Las miradas de Rosellini y Dolores Bernardos eran asaz elocuentes. Las tenían fijas en Samuel Alvar, como si le dijeran: «¡Vamos, pobre muchachuelo, decídete!». Teodoro Ruipérez era la viva imagen de la consternación. ¿Cometería su protector el yerro increíble que temía?
—Esa mujer a quien encubres con sospechosa benevolencia —dijo lentamente Samuel Alvar— asesinó en este hospital a un minusválido llamado Celestino Expósito a quien denominaba con desprecio intolerable «el Gnomo». ¡Lo sabes tan bien como yo!
Una veintena de rostros se volvieron hacia César. Todos tenían conocimiento de la muerte del jorobado, pero su versión era muy distinta a la que decía el director.
—Eso es inexacto, Samuel —dijo César Arellano mirándole fijamente a los ojos.
Samuel Alvar se puso bruscamente en pie. Nunca imaginó a este doctor capaz de mentir en asunto tan trascendente y ante la junta de médicos. Mantuvo sus ojos fijos en él y después los volvió lentamente hacia Ruipérez, su amigo, su protegido y que era el único de la junta (aparte Arellano y él) que sabía la verdad. Ruipérez bajó los ojos y se mantuvo en silencio. «¿No entendía el director —pensó— la diferencia que va de un homicidio a un asesinato? Samuel había empleado el verbo “asesinar”. Y César había dicho que eso era inexacto. Lo lamento, Samuel —se dijo Ruipérez—. Arellano tiene razón». Lo pensó. Mas no lo argumentó. Ni miró directamente a los ojos del director.
El jefe de los Servicios Clínicos midió muy bien sus palabras para no mentir y para no perjudicar a Alice Gould. Su rostro enrojeció vivamente, pero sus palabras sonaron calmadas y contenidas.
—Eso es inexacto —repitió—. Me atengo a la declaración que hiciste tú mismo en el juzgado, cuya copia poseo y que puedo aportar antes de tres minutos a la junta de médicos. Me atengo igualmente a la manifestación, ante el juez, del único testigo presencial, Cosme «el Hortelano», quien declaró que había visto cómo ese pobre tonto, que acostumbraba a correr alocadamente en zigzag, sin ton ni son, tropezó en una de sus carreras y se partió su defectuosa columna vertebral contra una peña. Si hay alguna duda, mandémosle llamar, para que nos confiese lo que declaró.

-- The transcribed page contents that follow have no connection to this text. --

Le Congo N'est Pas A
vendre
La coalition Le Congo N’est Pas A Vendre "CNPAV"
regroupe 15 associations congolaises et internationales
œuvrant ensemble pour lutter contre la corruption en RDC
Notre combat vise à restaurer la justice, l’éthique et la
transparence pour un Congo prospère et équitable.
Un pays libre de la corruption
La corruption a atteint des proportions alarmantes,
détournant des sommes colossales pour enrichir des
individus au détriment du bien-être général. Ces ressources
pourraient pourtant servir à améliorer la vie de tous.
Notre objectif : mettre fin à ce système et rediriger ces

—¿Nadie tiene algo que añadir? —preguntó Alvar a sabiendas de que Teodoro Ruipérez entendía que se dirigía sólo a él.
Pero Ruipérez no era hombre al que le gustase intervenir en batallas que sabía perdidas de antemano.
No hubo respuesta por parte de nadie. José Muescas hacía lo que indicaba su apellido; y movía, además, agitadamente las piernas bajo la mesa. Los demás clínicos imitaban a Dolores Bernardos: sin perder la compostura, miraban severamente al director. Éste se puso en pie.
—Lamento, señores, que mi despedida sea tan poco cordial. Tal vez coincidamos alguna vez en otro hospital psiquiátrico y tengamos mejores oportunidades de hacernos amigos. Les deseo suerte a todos y celebro, como dije antes, no comprometerme profesionalmente en la puesta en libertad de una loca.
Con la misma parsimonia con que había hablado, Samuel Alvar se dirigió, en un impresionante e incómodo silencio, hacia la puerta de salida de la sala capitular. Ruipérez, su protegido, no lo siguió.